Wet summer could place extra demands on food supply chain

The predicted wet summer weather could harm certain food sales and cause a greater need for flexibility within the food supply chain, experts have claimed.

Over the past ten years, the UK has seen six summers where rainfall was above average.

A Met Office summit held last week revealed that the recent pattern of wet summers could be set to continue for another decade.

Stephen Belcher, head of the Met Office's Hadley Centre in Bracknell, Berkshire, said that in each of Britain's previously wet summers there were shifts in the position of the jet stream, which impacts weather in certain ways during different periods of the year.

He said: "The key question is what is causing the jet stream to shift in this way?
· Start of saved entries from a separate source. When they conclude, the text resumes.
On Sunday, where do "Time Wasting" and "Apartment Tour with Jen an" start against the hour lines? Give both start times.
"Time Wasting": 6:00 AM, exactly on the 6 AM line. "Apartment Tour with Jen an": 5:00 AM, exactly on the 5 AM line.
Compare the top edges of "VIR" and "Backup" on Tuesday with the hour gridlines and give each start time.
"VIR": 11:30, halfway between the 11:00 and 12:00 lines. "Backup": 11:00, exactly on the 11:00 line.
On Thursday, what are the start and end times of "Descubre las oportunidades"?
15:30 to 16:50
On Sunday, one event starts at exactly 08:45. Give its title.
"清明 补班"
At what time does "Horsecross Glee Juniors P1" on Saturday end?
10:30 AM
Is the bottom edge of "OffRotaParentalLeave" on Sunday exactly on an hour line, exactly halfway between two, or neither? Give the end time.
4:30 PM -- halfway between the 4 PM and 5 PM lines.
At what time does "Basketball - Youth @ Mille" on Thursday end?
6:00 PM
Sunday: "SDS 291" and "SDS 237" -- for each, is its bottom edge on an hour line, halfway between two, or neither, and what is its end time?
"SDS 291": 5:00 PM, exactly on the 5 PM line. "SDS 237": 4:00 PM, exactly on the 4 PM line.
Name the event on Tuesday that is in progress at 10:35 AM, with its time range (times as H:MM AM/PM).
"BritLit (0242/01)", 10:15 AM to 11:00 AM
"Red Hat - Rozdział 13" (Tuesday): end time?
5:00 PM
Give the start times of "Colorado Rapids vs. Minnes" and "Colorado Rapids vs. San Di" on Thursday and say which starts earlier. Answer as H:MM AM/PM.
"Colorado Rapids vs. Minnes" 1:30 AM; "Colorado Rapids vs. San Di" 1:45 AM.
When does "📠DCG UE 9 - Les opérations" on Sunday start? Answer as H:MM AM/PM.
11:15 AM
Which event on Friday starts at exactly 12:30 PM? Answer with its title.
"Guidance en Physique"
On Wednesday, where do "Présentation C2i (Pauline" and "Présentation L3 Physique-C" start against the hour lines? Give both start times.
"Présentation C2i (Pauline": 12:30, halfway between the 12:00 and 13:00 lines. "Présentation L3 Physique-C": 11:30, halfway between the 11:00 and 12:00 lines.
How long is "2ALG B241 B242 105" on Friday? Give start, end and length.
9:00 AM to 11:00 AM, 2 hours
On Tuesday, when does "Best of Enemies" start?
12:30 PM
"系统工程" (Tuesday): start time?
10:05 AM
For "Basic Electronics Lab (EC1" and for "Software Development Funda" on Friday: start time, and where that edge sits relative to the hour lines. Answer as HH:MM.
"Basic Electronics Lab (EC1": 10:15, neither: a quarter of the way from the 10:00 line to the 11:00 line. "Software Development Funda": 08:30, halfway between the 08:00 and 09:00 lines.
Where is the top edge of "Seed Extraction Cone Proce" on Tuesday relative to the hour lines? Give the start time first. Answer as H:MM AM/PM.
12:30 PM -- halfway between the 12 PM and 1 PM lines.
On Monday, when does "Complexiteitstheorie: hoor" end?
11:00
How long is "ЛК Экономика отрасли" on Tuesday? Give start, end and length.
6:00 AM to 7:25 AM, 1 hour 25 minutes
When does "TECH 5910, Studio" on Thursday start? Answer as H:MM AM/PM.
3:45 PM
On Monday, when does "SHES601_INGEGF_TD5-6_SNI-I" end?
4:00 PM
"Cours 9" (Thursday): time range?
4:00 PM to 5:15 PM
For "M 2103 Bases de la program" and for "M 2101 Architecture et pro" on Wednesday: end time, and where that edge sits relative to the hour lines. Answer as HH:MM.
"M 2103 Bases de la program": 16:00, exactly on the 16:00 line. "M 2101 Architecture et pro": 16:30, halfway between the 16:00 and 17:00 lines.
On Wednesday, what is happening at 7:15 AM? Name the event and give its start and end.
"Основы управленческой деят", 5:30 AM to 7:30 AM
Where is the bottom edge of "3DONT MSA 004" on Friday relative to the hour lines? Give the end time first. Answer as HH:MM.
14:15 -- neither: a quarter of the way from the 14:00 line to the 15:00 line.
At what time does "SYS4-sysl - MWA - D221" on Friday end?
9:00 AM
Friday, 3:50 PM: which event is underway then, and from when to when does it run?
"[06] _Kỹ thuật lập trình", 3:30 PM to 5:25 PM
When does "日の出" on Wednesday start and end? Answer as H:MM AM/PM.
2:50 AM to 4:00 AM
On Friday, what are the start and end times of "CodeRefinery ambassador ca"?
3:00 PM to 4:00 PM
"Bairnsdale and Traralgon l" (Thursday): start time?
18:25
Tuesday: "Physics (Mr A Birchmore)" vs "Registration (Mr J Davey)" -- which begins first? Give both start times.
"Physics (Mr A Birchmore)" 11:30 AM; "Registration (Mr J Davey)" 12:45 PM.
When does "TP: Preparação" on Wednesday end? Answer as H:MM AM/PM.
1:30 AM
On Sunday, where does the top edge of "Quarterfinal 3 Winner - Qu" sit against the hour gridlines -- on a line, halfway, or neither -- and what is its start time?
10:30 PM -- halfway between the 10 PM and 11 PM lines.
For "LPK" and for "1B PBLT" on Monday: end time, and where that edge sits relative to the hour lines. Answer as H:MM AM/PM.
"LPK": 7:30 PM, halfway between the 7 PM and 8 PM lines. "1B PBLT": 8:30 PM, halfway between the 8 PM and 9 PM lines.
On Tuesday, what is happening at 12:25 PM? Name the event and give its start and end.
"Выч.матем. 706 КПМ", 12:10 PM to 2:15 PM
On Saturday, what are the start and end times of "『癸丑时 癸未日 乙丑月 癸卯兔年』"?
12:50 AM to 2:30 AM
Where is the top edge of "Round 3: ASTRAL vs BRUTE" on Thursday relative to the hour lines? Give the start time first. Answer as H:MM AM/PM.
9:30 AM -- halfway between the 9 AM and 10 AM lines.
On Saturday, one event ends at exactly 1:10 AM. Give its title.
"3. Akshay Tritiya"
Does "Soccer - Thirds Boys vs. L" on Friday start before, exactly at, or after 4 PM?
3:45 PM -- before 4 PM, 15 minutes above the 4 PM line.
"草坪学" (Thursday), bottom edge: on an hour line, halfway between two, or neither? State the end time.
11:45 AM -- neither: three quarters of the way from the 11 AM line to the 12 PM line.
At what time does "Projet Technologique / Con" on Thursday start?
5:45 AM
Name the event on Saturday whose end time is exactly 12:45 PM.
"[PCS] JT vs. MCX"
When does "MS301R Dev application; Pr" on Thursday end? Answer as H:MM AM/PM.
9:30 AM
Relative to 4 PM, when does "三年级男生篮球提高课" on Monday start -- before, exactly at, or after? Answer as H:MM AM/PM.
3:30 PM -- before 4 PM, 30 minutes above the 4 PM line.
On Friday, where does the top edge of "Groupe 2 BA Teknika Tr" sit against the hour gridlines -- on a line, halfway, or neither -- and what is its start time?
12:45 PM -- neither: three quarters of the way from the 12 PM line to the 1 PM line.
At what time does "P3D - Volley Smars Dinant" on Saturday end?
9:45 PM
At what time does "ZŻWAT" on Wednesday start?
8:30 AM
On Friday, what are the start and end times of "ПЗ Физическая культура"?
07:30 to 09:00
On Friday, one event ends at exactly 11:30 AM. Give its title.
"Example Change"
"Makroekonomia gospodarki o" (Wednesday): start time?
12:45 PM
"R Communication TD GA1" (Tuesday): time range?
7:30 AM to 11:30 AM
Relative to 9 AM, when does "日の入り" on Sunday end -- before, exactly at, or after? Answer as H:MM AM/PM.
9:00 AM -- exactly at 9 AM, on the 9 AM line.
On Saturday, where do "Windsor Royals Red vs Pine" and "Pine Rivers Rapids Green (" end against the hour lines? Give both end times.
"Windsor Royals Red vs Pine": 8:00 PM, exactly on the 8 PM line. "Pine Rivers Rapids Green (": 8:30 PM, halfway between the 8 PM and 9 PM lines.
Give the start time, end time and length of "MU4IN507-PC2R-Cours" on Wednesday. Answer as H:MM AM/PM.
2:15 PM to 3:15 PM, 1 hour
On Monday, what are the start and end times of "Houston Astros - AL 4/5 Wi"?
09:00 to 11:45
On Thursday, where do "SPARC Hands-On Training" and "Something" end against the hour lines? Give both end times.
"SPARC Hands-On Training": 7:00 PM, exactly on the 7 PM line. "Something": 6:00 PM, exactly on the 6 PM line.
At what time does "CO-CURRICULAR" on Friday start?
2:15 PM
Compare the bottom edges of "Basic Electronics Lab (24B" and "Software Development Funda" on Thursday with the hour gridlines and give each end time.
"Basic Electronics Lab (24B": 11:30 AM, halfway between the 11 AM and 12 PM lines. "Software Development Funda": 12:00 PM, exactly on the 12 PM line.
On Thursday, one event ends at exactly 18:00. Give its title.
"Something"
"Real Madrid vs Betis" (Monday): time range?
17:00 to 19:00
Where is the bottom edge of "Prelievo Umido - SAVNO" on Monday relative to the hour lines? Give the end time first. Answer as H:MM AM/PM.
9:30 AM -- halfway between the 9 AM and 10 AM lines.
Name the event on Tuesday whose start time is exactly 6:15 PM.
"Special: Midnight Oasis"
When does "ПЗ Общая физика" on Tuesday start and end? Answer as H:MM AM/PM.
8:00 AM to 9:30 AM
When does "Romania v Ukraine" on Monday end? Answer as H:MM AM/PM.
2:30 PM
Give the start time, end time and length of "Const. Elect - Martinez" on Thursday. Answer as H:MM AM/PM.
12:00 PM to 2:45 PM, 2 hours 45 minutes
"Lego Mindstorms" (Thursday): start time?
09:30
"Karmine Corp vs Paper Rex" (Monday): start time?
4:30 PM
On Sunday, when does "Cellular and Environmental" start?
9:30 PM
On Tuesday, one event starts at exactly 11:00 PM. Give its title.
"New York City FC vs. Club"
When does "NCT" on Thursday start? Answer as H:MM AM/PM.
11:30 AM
There is some research to say some parts of the natural system load the dice to influence certain states of the jet stream, but this loading may be further amplified by climate change."

And some experts believe that further unpredictable weather will result in a need for supply chains to be more flexible in order to cater for the fluctuations in demand for certain products influenced by conditions.

He told Food Manufacture: "Whether people drink a little more when it’s sunnier, or are more likely to go shopping and spend more or splash out because they’ve invited people round more often, it all adds up to higher spending."

Some of the factors being cited for the recent weather have included solar variability, long-term ocean and weather cycles, as well as melting Arctic sea ice caused by global warming.

The effects on crops have been highlighted by the National Farmers Union, which has said that wheat production is set to be 30 per cent lower than in the previous year.

Chairman Andrew Watts explained that extreme winter weather had already posed a significant threat to farmers, and warned that confidence within the supply chain had reached a new low.